The bullishness on Citi, which was rescued by the U.S. government during the financial crisis, shows an “understanding that the company has in place the elements of a turnaround” and the ability to eventually produce earnings power in the “60-cent to 70-cent arena,” Bove, an analyst at Rochdale Securities, told FOX Business.com.
The U.S. government may be sharing in that view as FOX Business’s Charles Gasparino reported Tuesday that the Treasury Department is talking to Wall Street investment bankers about unloading its 27% stake in Citi as early as the spring. At the current price of $3.82 a share, a sale would give the U.S. a profit of more than $3.5 billion on its $25 billion investment in the bank.
Bove, who has a "neutral" rating on Citi, said he believes the government will unload its stake in the bank if its shares reach $4. The U.S. investment came at $3.25 a share.

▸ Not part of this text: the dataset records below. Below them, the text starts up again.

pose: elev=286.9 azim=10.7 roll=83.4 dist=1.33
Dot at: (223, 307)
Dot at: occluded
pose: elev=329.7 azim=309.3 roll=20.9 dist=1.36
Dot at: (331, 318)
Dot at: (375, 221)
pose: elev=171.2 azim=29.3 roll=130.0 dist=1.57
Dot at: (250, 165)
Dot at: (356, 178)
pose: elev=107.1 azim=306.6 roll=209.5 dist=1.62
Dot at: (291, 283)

“Until that stock hits the market, we’re afraid to put a 'buy' on it, said Bove, alluding to the fact a U.S. sale of roughly 7 billion shares would flood the market.
Citi wouldn’t comment on the movement of its stock, which was up 8.15% to its highest level since Dec. 14. The bank’s shares plummeted to as low as 99 cents a year ago.
Citi also received a boost from a CreditSights report that called the stock "just plain cheap" and a portfolio manager from Fairholme fund who told Fortune magazine "the price is right" in shares of Citi.
In any case, Bove was upbeat on Citi’s long-term prospects, especially considering a slew of asset sales it has made and ones that are in the pipeline.
“People fail to understand that Citigroup doesn’t exist anymore,” said Bove. By unloading most of the properties acquired under Weill, the architect of the conglomerate, Citi will look like it did “30 years ago, when it was a fairly successful company.”
In addition to Smith Barney, Citi has announced plans to sell its Japanese brokerage, German retail bank and Brazilian credit-card processing unit.
Bove said Citi isn’t reaching its earnings potential yet because the assets tied up in Citi Holdings, which holds its nonessential businesses and assets, are still racking up considerable losses. Once those holdings are unloaded, Bove said he sees Citi being able to earn 60 to 70 cents a share.
Market sentiment on Citi was also helped by Vikram Pandit’s performance last week before the Congressional Oversight Panel, which oversees the $700 billion TARP bailout, Bove said.